A high and firm grip also can eliminating potential handgun malfunctions. Gripping a semiautomatic handgun too low (or too loosely) can cause it to jam. Most instructors favor a very firm grip and many suggest holding it as firmly as you possibly can. A strong grip gives you much more control over the handgun when firing as it will jump around less with each shot. Get yourself one of those doughnut hand exercisers and work on getting strong fingers and grip. The hard grip also makes it much less likely someone could take the gun out of your hand.
Pulling the trigger straight back is critical to an accurate shot but just as important is pulling the trigger smoothly and not ‘jerking’ the trigger pull. Your natural subconscious tendency will be to flinch when the trigger is pulled because you are expecting the ‘boom’. This flinch will cause you to move the handgun sights and probably miss your target. So another dry fire drill! Practice pulling the trigger smoothly and with uniform pressure so you don’t jerk the trigger. A common mistake many shooters make is they jerk the trigger when they think they have the sights aligned.

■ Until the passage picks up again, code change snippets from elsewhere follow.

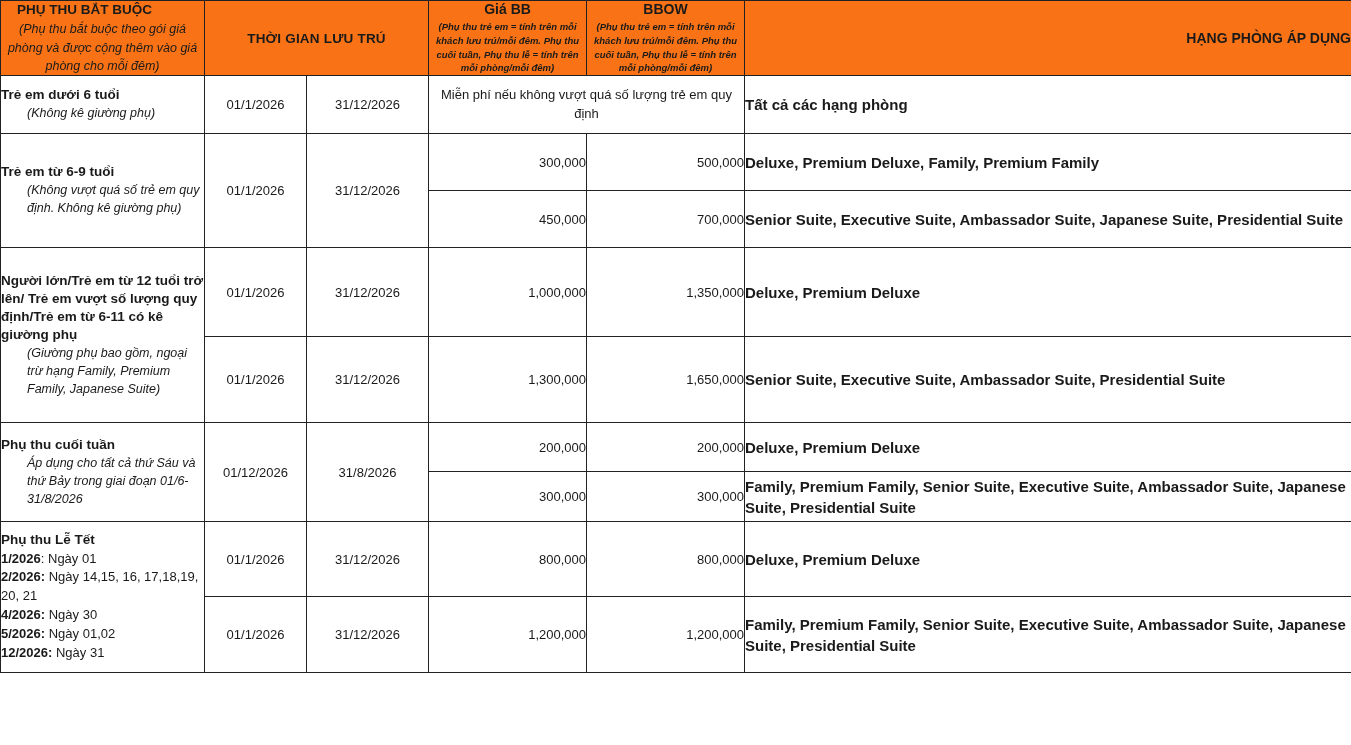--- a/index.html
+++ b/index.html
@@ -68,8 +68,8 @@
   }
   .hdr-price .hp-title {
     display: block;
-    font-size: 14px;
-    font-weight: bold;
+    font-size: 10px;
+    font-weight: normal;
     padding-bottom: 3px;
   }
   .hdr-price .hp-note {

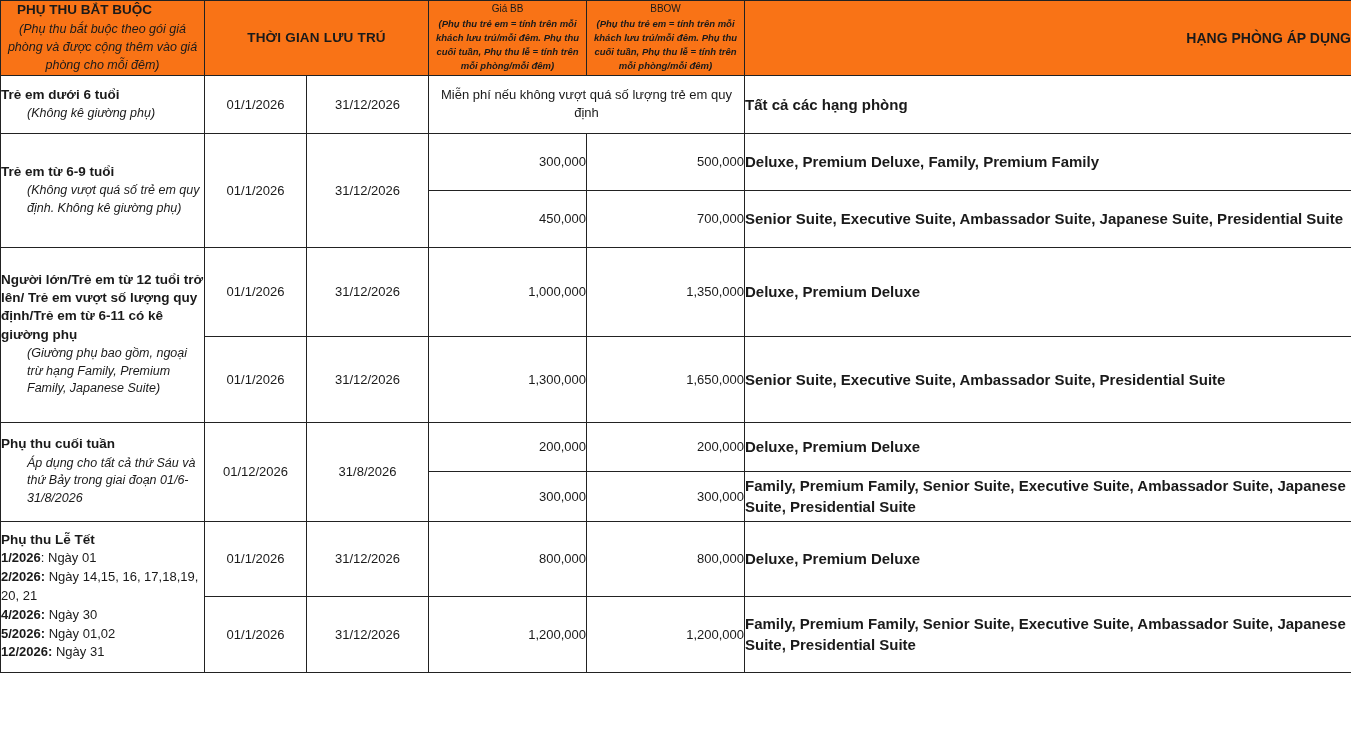--- a/index.html
+++ b/index.html
@@ -80,9 +80,9 @@
     line-height: 1.45;
   }
   .hdr-room {
-    text-align: right;
+    text-align: center;
     padding-left: 6px;
-    font-size: 14px;
+    font-size: 16px;
   }
 
   

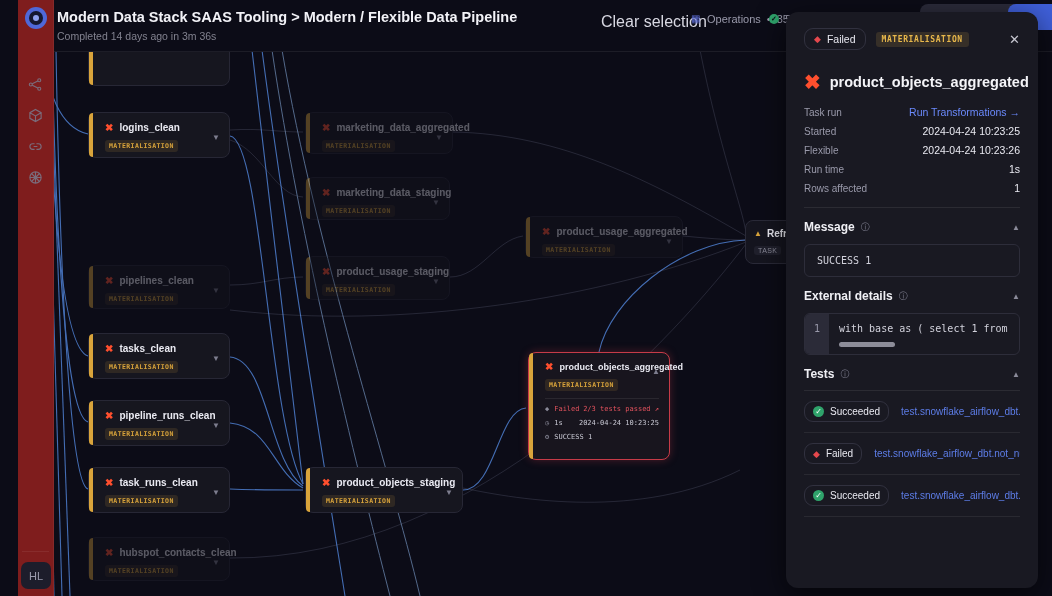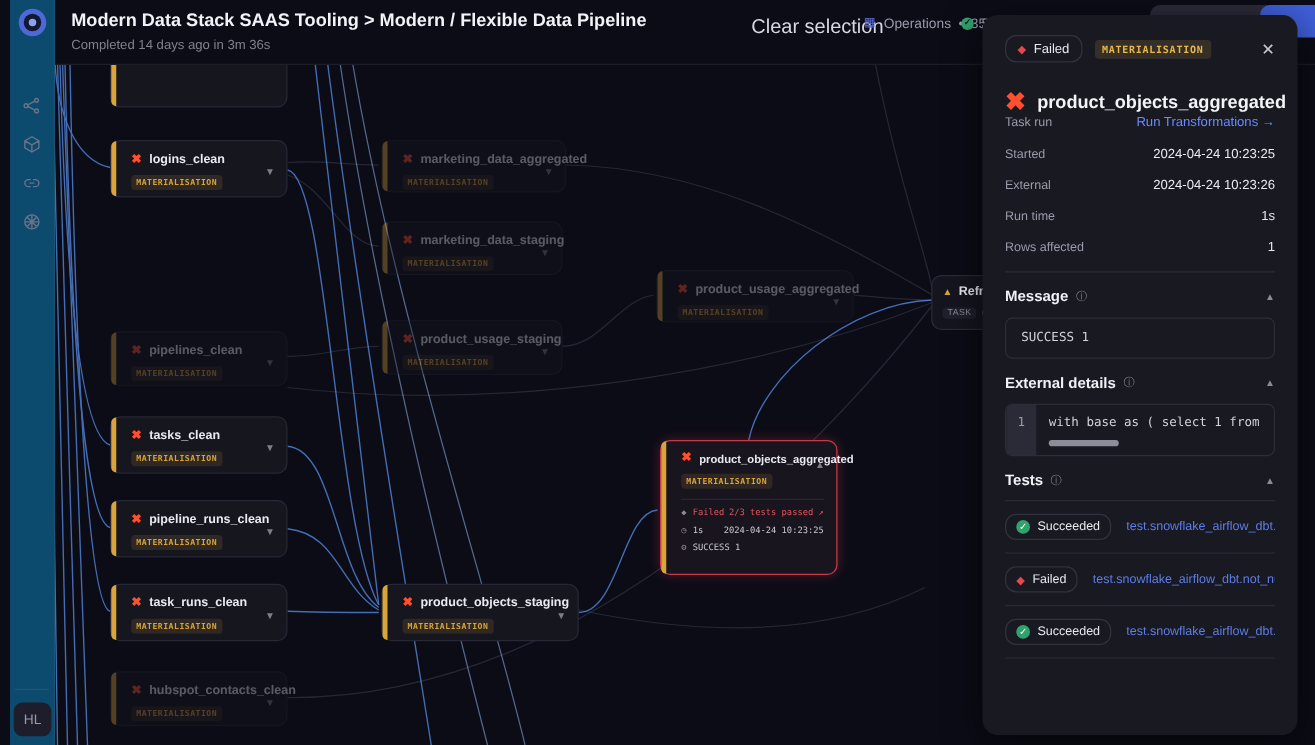--- a/index.html
+++ b/index.html
@@ -92,7 +92,7 @@
   .p-title { font-size:14.5px; font-weight:700; color:#f4f4f8; }
   .p-sub { margin-top:9px; font-family:"DejaVu Sans Mono",monospace; font-size:10px; color:#84848f;
            word-break:break-all; line-height:1.55; }
-  .fields { display:flex; flex-direction:column; gap:13px; }
+  .fields { margin-top:14px; display:flex; flex-direction:column; gap:7px; }
   .frow { display:flex; justify-content:space-between; align-items:center; }
   .flabel { font-size:10px; color:#9a9aab; }
   .fvalue { font-size:10.5px; color:#e9e9f1; font-weight:500; }

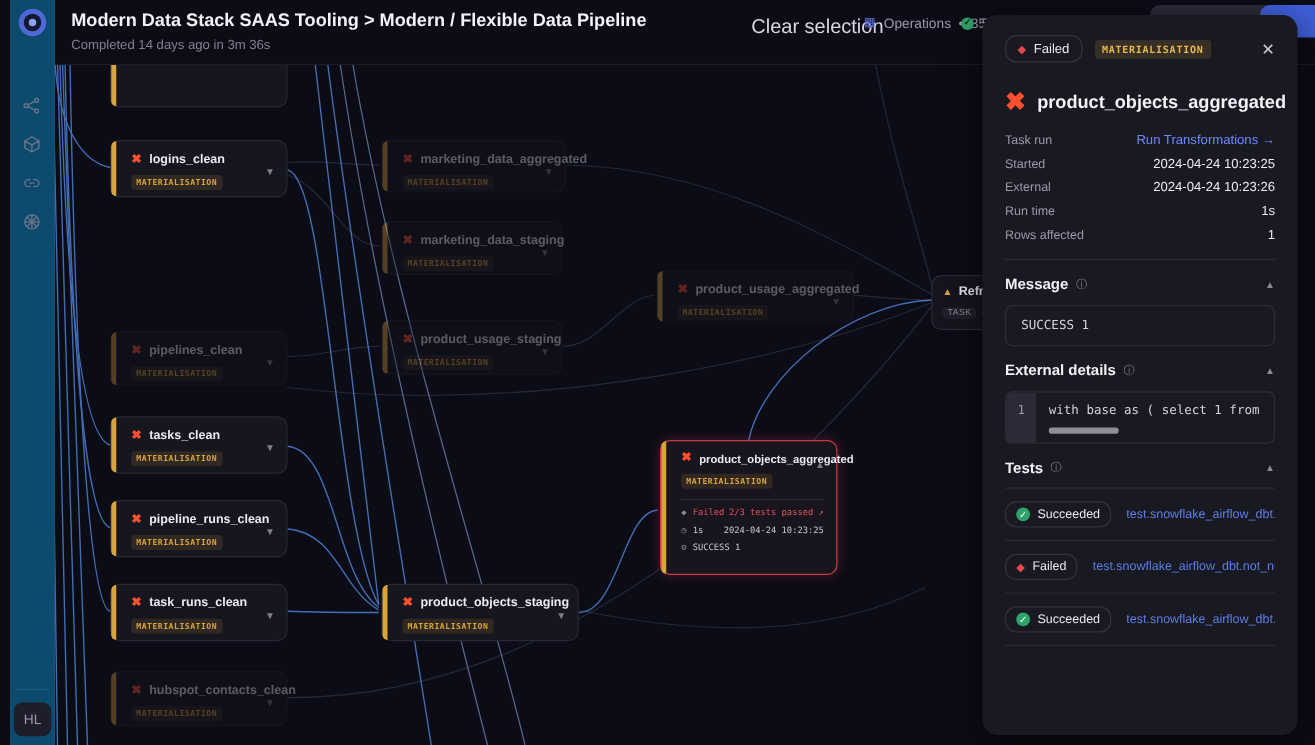--- a/index.html
+++ b/index.html
@@ -329,7 +329,7 @@
     <span class="fvalue ">2024-04-24 10:23:25</span>
       </div>
       <div class="frow">
-        <span class="flabel">External</span>
+        <span class="flabel">Flexible</span>
     <span class="fvalue ">2024-04-24 10:23:26</span>
       </div>
       <div class="frow">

Remember to aim for ‘center mass’ of your target and don’t have the mindset of aiming for a bulls eye shot. This will help you stop jerking the trigger when you think your sights are on target. You don’t want your trigger pull action to ‘pull’ the sights off the target.
The Sights – Front sight, Front sight, Front sight. Keeping your front sight on the target is the key to hitting the mark with a pistol. Align the front sight in the middle of the notch on the two rear sights and level with the rear sights but focus on the front sight and NOT the target. Your eyes should be focused like a laser on the front sight and your target should be blurry. Obtaining good pistol shot groupings is not possible until you learn to focus solely on the front sight.
In the 1950’s Jeff Cooper, a firearms instructor developed the “Modern Technique of the Pistol”. One of the elements of his technique is worth noting here and was called the “Flash Sight Picture”. This is how Wikipedia describes the method.
The Flash Sight Picture is a method of allowing the cognitive faculties of the shooter to align the target and the sights without the delay involved
in the conscious alignment of sights, as used when slow-firing a rifle at a distant target.
During a gunfight, waiting to align the sights is too slow. It is physically impossible for the human eye to focus simultaneously on the rear sight (nearest to one’s eye), the front sight (further away from one’s eye), and the relatively distant target at the same time. The muscles of the eye adjust to focus sight on one specific distance optimally at any one instant, so 3 different distances mean the shooter’s focus must hunt (muscular physical adjustments) between all three points of mental concentration. The greatest adjustment of focus (relatively more ocular muscle contraction) is required to view shorter distances, such as the gun’s rear sight. In the Modern Technique the shooter is taught to focus on the front-sight of the pistol and align it against the target, ignoring the rear sight for quicker aiming and minimal physical requirements. This prevents the focus of the eye from hunting between rear-sight, front-sight and target, wasting vital time in refocusing.
The technique is called ‘flash’ sight picture because the cognition is best able to perform this function when the target and front sight are presented quickly as a single image, in a ‘flash’, as if the shooter had just turned around to face a threat appearing from close by.
There is much to learn when taking on the responsibility of owning and using a firearm so don’t ever stop learning and practicing. Be safe out there!